Some make the case that wrathful intercession is simply asking God to do what God said he would do: protect the righteous. The danger here is in our assumption that since we’re so righteous, God is always on our side.
As the football team bends the knee for a little pre-game intercession, if the request is for victory, then God would have to orchestrate the agony of defeat for a team of perhaps equally devout, earnest players — and prayers.
Anyone who doesn’t believe what we believe and the way we believe it must be God’s enemy and in line for some serious smiting, if not a death sentence.
Yet surely if God is a just God and capable of smiting bad people, for good reason we trust, then the smiting should be left up to the Supreme Judge without conflicting petitions from us.

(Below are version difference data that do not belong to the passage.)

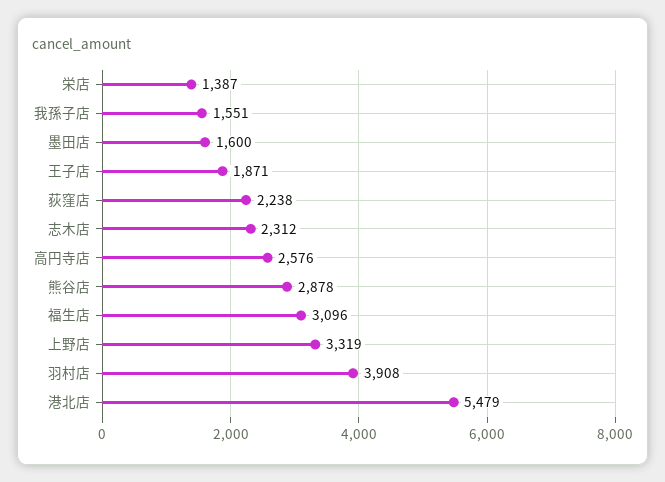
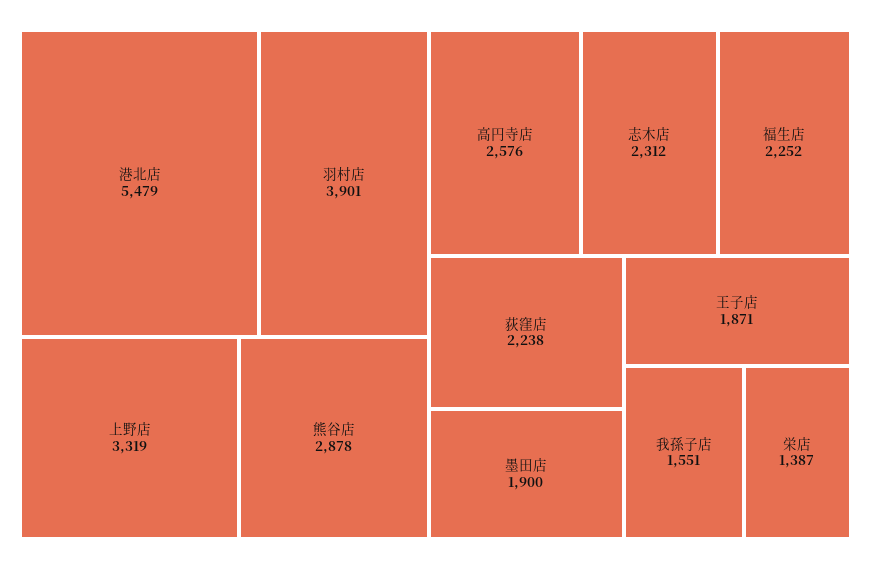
墨田店: 1600 -> 1900
福生店: 3096 -> 2252
羽村店: 3908 -> 3901

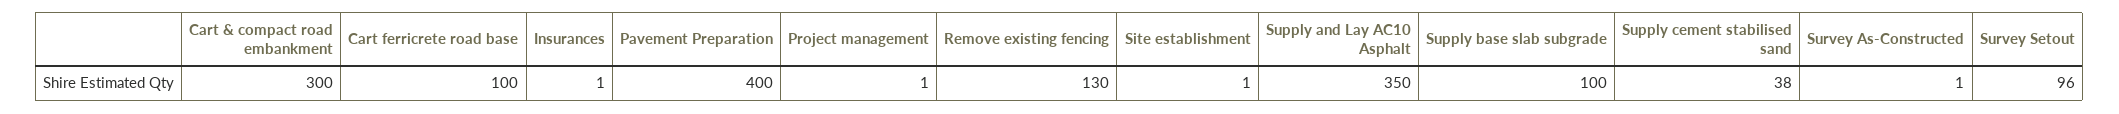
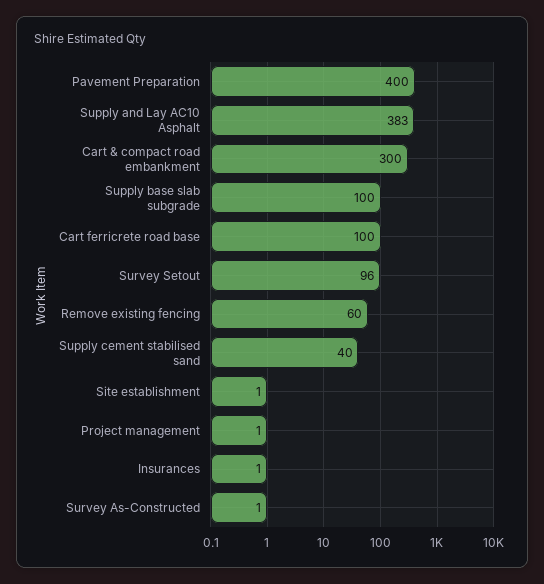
Remove existing fencing: 130 -> 60
Supply and Lay AC10 Asphalt: 350 -> 383
Supply cement stabilised sand: 38 -> 40

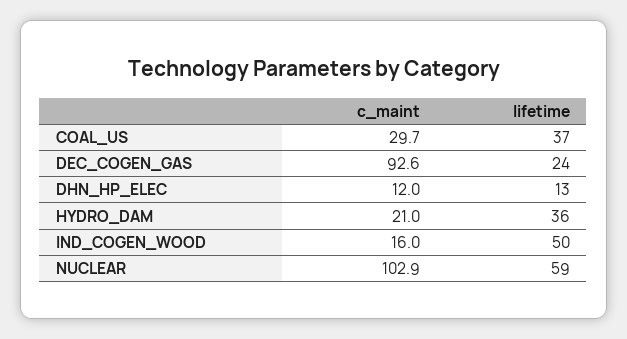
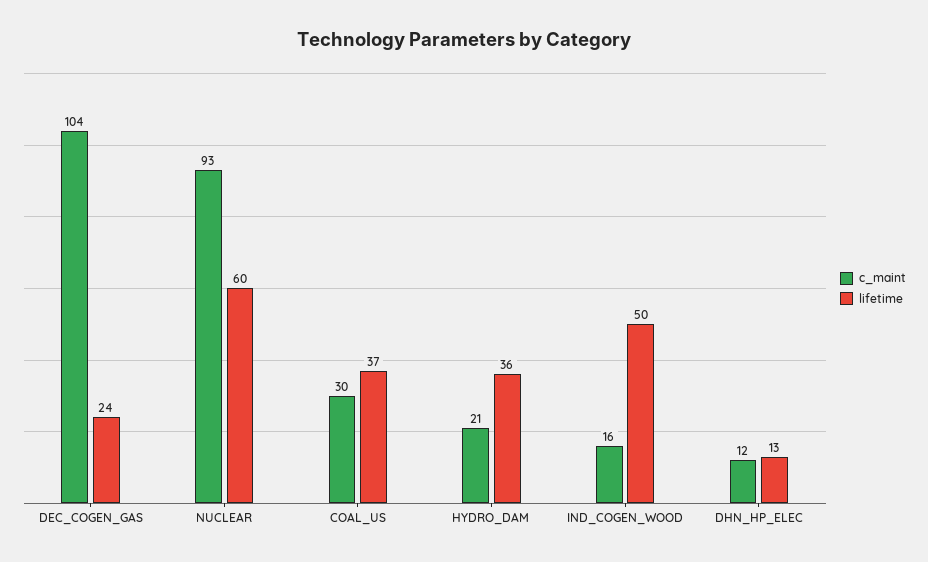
c_maint, DEC_COGEN_GAS: 92.6 -> 104
c_maint, NUCLEAR: 102.9 -> 93
lifetime, NUCLEAR: 59 -> 60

Evil needs to be resisted, and rage is sometimes appropriate. But imprecatory prayer is a curse on someone else. Jesus never taught anyone to pray a curse. He taught the exact opposite.
In his anger he warned the Pharisees the path their hypocrisy was taking them down, but never called down vengeful fire on them. Allegedly, Jesus could have commanded the hosts of heaven to smite the thugs who wanted to do him in.
Neither should we.
Bob Ripley is Senior Minister of Metropolitan United Church, in London, Ont.